With their gravity data, the Juno team was able to constrain the extent of the Great Red Spot. Its about to a depth of about 300 miles (500 kilometers) below the cloud tops.

Jupiter cloudy atmosphere

Belts and Zones In addition to cyclones and anticyclones. Jupiter is known for its distinctive belts and zones – white and reddish bands of clouds that wrap around the planet. Strong east-west winds moving in opposite directions separate the bands. Juno previously discovered that these winds, or jet streams, reach depths of about 2,000 miles (roughly 3,200 kilometers). Researchers are still trying to solve the mystery of how the jet streams form. Data collected by Juno during multiple passes reveal one possible clue. That the atmosphere’s ammonia gas travels up and down in remarkable alignment with the observed jet streams.

Juno’s data also shows that the belts and zones undergo a transition around 40 miles beneath Jupiter’s water clouds. At shallow depths, Jupiter’s belts are brighter in microwave light than the neighboring zones. But at deeper levels, below the water clouds, the opposite is true – which reveals a similarity to our oceans.

Polar Cyclones Juno previously discovered polygonal arrangements of giant cyclonic storms at both of Jupiter’s poles. Eight arranged in an octagonal pattern in the north and five arranged in a pentagonal pattern in the south. Over time, mission scientists determined these atmospheric phenomena are extremely resilient, remaining in the same location.

Juno data also indicates that, like hurricanes on Earth, these cyclones want to move poleward, but cyclones located at the center of each pole push them back. This balance explains where the cyclones reside and the different numbers at each pole.


The Jovian magnetosphere is the region of space influenced by Jupiter’s powerful magnetic field. It balloons 600,000 to 2 million miles toward the Sun. It tapers into a tadpole-shaped tail extending more than 600 million miles (1 billion kilometers) behind Jupiter, as far as Saturn’s orbit. Jupiter’s enormous magnetic field is 16 to 54 times as powerful as that of the Earth. It rotates with the planet and sweeps up particles that have an electric charge. Near the planet, the magnetic field traps swarms of charged particles and accelerates them to very high energies. It helps creating intense radiation that bombards the innermost moons and can damage spacecraft.

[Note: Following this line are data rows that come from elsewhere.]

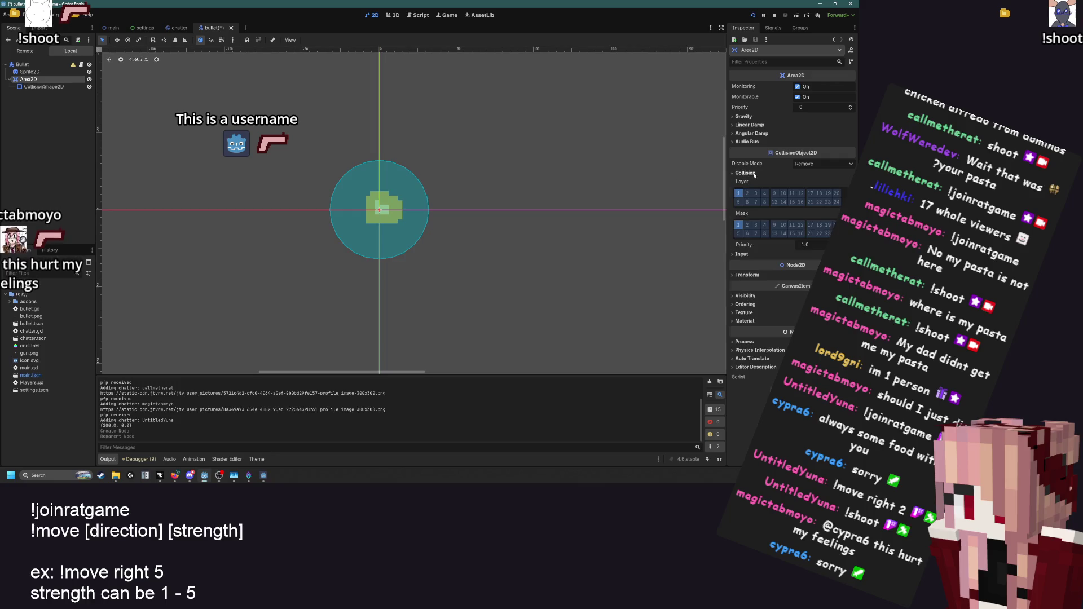
{"action": "left_click", "coordinate": [505, 176]}
{"action": "key", "text": "ctrl+s"}
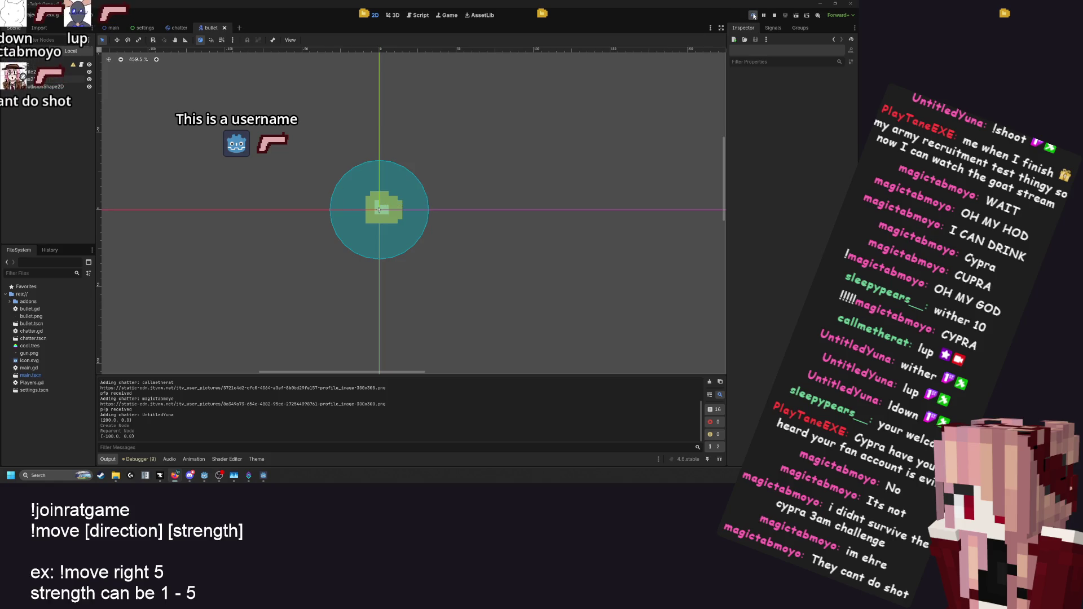
{"action": "left_click", "coordinate": [420, 15]}
In chatter.gd line 19, replace the second global_position with bullet_point.global_position and add a blank line above
{"action": "left_click", "coordinate": [460, 171]}
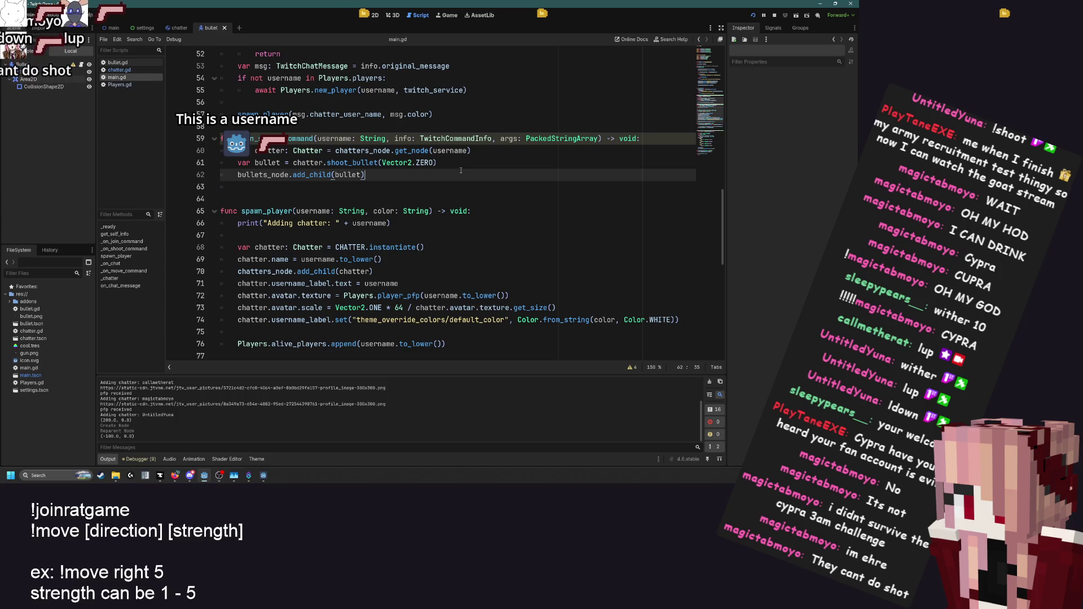
{"action": "left_click", "coordinate": [119, 70]}
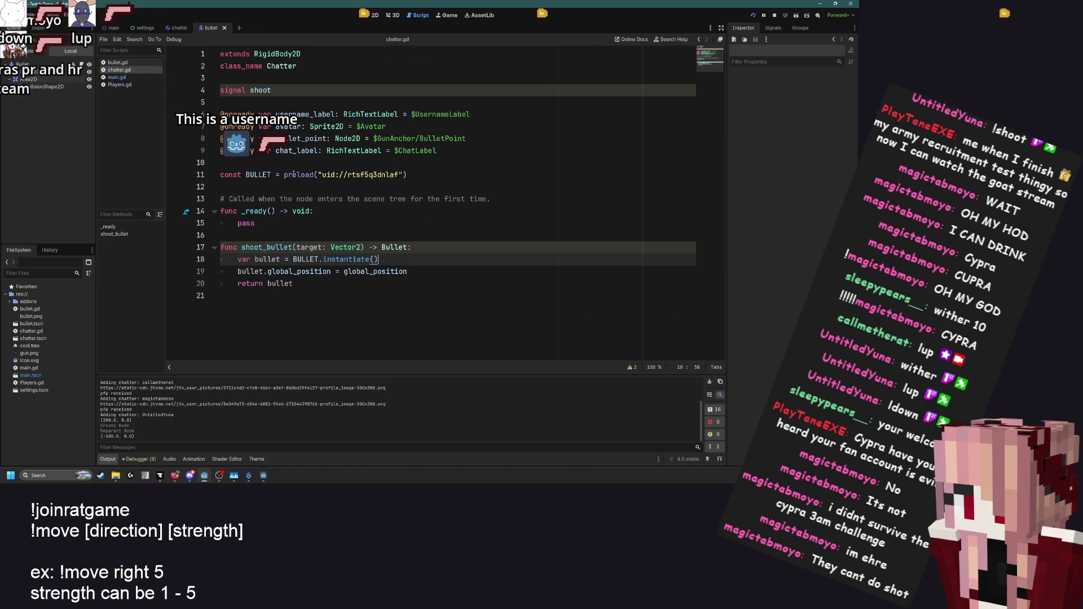
{"action": "double_click", "coordinate": [377, 271]}
{"action": "type", "text": "bullet_p"}
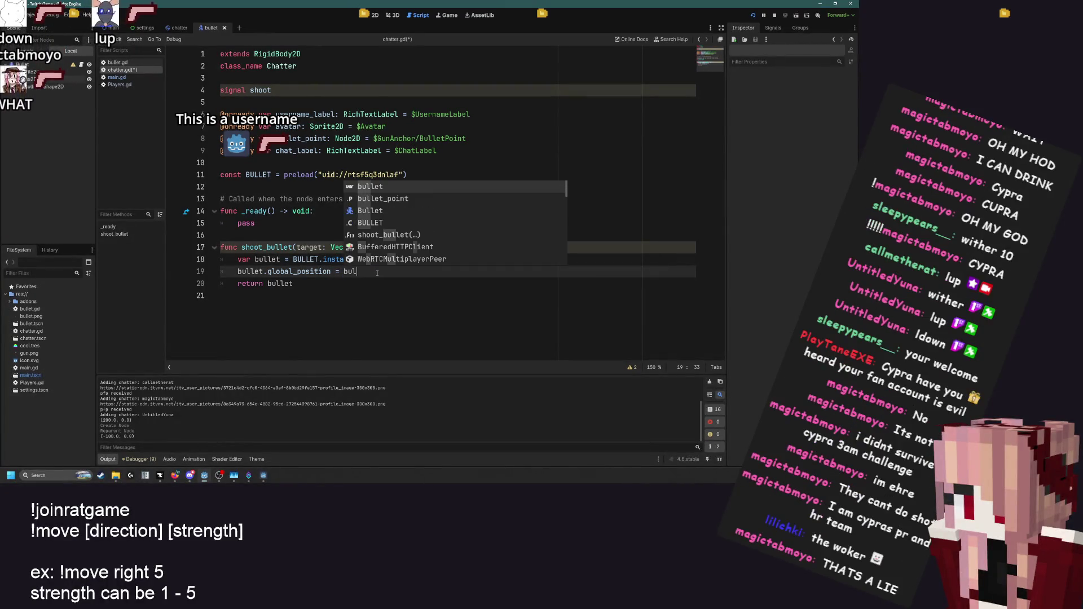
{"action": "key", "text": "Return"}
{"action": "type", "text": "."}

Jupiter’s magnetic field also causes some of the solar system’s most spectacular aurorae at the planet’s poles.

Potential for Life

Jupiter’s environment is probably not conducive to life as we know it. The temperatures, pressures, materials that characterize this planet are most likely too extreme and volatile for organisms to adapt to.

While planet Jupiter is an unlikely place for living things to take hold, the same is not true of some of its many moons. Europa is one of the likeliest places to find life elsewhere in our solar system. There is evidence of a vast ocean just beneath its icy crust, where life could possibly be supported.